If you mean just re-wrapping it (just taking the video & audio out of one container & putting it into another), then there is no quality loss. That might not work for your current software
If it was me, I would prefer native editing, if your hardware was fast enough to handle the MTS files natively -
The *.MTS files created by that JVC are AVCHD files, which themselves are a form of MPEG4. By default, your windows 7 (and windows media player that comes with it), should have been able to play these files without installing any other extra codec or such. MediaInfo does not have to support anything; it merely tries to read file headers and tell us exactly what that file is: container type, audio, video, metadata, etc. If those AVCHD files are not recognized in your windoze something else is wrong (some codecs were not installed or were uninstalled by some gritty codec pak previously).
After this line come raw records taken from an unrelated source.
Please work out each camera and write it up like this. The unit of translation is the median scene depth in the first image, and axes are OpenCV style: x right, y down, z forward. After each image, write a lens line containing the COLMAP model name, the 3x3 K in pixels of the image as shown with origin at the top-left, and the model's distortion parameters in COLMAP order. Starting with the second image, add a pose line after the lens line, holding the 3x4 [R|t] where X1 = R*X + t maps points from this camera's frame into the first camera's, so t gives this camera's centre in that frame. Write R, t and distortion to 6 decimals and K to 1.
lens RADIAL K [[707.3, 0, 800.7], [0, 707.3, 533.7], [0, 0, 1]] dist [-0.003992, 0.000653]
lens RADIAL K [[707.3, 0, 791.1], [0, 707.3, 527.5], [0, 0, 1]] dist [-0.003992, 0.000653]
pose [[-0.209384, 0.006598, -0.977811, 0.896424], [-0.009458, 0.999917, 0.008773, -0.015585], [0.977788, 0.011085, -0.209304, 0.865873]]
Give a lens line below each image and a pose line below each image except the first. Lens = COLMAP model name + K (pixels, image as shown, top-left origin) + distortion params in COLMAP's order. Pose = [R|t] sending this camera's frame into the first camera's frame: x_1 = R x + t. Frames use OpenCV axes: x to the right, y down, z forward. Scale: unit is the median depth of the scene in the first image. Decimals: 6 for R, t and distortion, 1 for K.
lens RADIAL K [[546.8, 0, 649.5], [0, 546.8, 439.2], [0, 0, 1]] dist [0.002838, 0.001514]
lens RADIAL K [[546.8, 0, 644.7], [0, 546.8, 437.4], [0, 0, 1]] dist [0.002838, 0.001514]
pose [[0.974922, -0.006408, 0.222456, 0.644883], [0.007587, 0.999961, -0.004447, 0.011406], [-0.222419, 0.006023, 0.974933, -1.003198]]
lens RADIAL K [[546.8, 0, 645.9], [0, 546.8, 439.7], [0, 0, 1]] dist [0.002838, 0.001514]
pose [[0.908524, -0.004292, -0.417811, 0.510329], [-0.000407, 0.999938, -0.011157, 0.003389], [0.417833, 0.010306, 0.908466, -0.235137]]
For the nth time, with the possible exception of certain Intel processors, I don't have/ever owned anything whose name starts with "i". -
A couple of things -- Avid sold studio long before version 15, so it's just Pinnacle now.
15 should be recent enough to read files from that camera, but try to ingest the entire file structure, starting with the PRIVATE folder instead of clip by clip. That way you maintain metadata and spanned clips properly.
Pinnacle 17 has a 15 day free trial, so you should probably check that out. -
You can try with program AnotherGUI copy codecs into mp4 container
without reencoding : http://www.stuudio.ee/anothergui/presets.html
Executable: ffmpeg.exe
Remarks: Will copy video and audio to mp4 container. You can change container/extension to MXF, MOV, MKV, mpg if you like.
Arguments1:-i "<FullSourceFileName>" -y -threads 1 -vcodec copy -acodec copy "<OutputPath><OutputFileName>.mp4" -
All of you who responded to my post, thank you very much. Each of you had awesome answers.